The culmination of Avatar embodies Christ’s imperative to nonviolent resistance to evil. But there is one final bit of the show that I think speaks to this discussion of nonviolence. Let’s suppose that you find this all well and good, but still believe that there are occasions when violence is necessary. I understand, and if I can be vulnerable, I think being consistent in a nonviolent stance is difficult to reason at times. Lord knows what I would do if I encountered some nefarious entity more powerful than I and threatening my life. What would I do if I encountered such a dragon?

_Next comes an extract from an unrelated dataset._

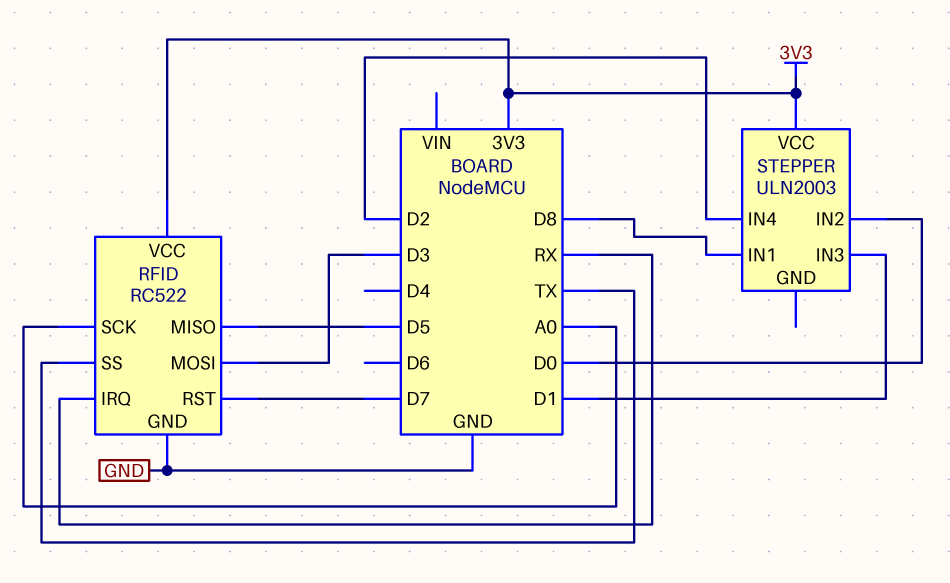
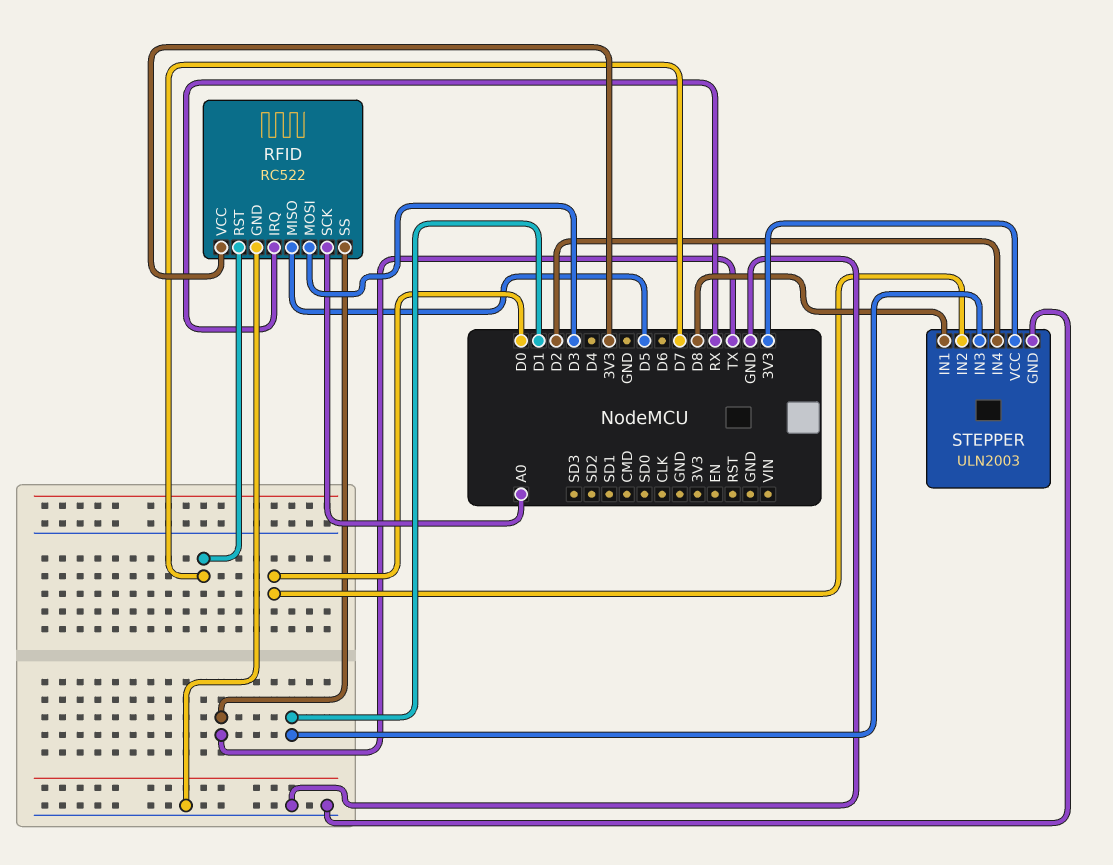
STEPPER pin GND: none -> GND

In the Fire Nation, the highest title one can have (other than Firelord) is “Dragon.” One achieves this title by hunting and killing a dragon, for it is only when you have beaten the original firebenders (dragons) that you have proven your worth. This has naturally led to the apparent extinction of dragons from the land. Iroh, one of my favorite characters in the show (second only to Aang) attained his title of “Dragon of the West” by claiming he killed the last dragon. With dragons now extinct, the story of his strength and brutality are told like fairy tales to young firebenders. It reminds me of Neil Gaiman’s paraphrase of G. K. Chesterton, “Fairy tales are more than true: not because they tell us that dragons exist, but because they tell us that dragons can be beaten.” But a major revelation of the show is that Iroh lied and kept the dragon secret in order it to save its life. Because of Iroh’s choice, the last dragon is able to help Aang and Iroh’s nephew learn how to master firebending and complete his training as avatar. Aang would be unable to defeat Ozai and bring peace and balance to the world if it were not for Iroh’s choice of nonviolence.

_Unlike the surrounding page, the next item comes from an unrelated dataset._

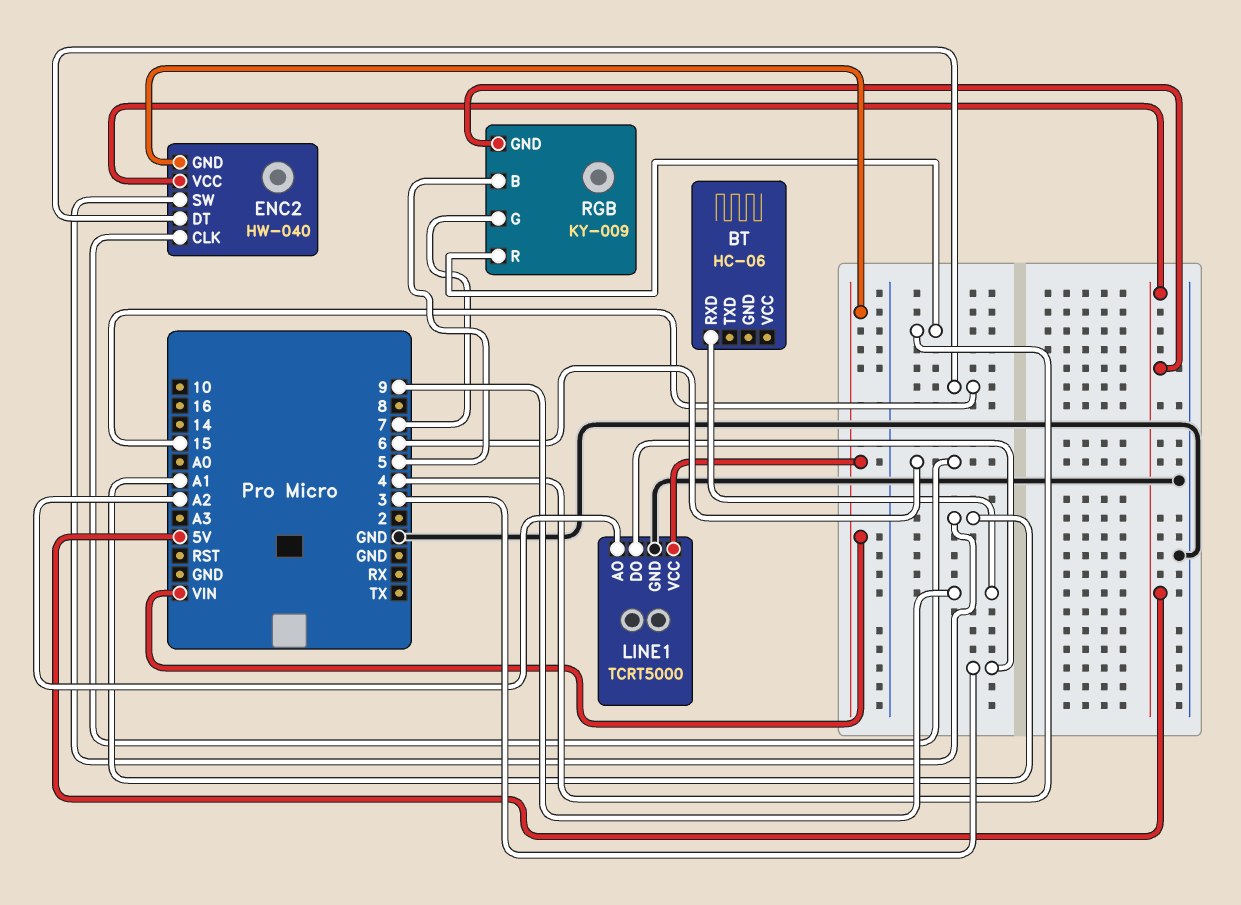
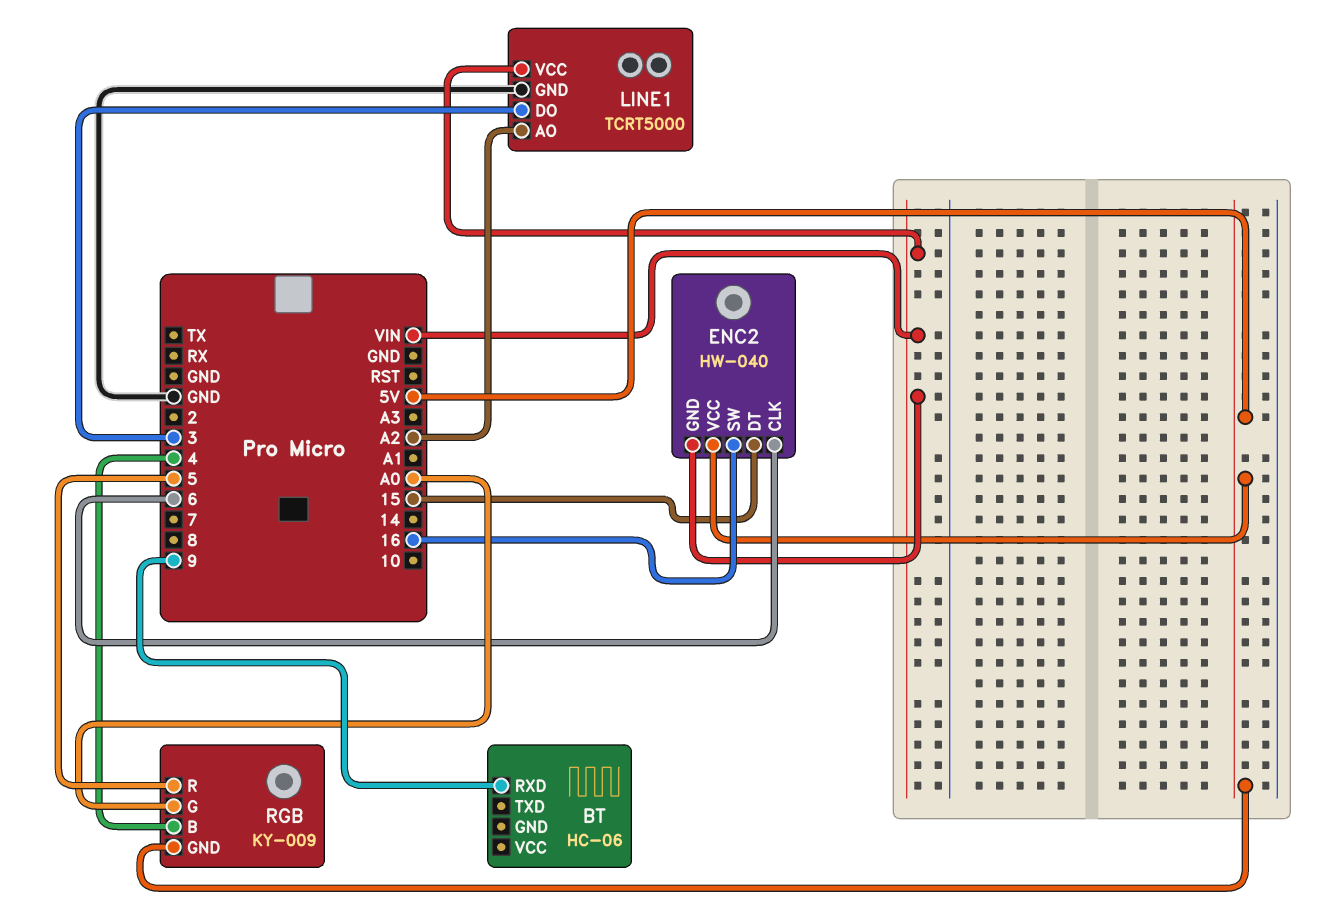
ENC2 pin SW: A1 -> 16
RGB pin B: 5 -> 4
RGB pin G: 7 -> A0
RGB pin R: 4 -> 5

Aang and Iroh chose Christ’s path of nonviolence. By their choices, the dragons become allies and enemies across the world are brought together in peace. We might speculate that peace could be achieved had Aang simply killed Ozai. When asked why he doesn’t just challenge his brother Ozai for the throne, Iroh says, “Even if I did defeat Ozai, and I don’t know if I could, it would be the wrong way to end the war. History would see it as just more senseless violence. A brother killing a brother to grab power. The only way for this was to end peacefully is for the avatar to defeat the Fire Lord.” Violence does not end things the way we might wish it would. But nonviolence has a way of transforming our desire for an ending into a desire for reconciliation: cruciform nonviolence is a divine pattern. Preston Sprinkle in Fight puts it quite simply: “A person who chooses to love [their] enemies can have no enemies. That person is left with only neighbors . . . Jesus’s nonviolent, non-retaliatory journey to the cross is also a pattern for us to imitate.” This is the incredible value of fantasy like Avatar: it reinvigorates and challenges our collective and individual moral imaginations. It teaches us that our dragons can be defeated without killing them, that rather than tread over their bones, we can fly on their wings.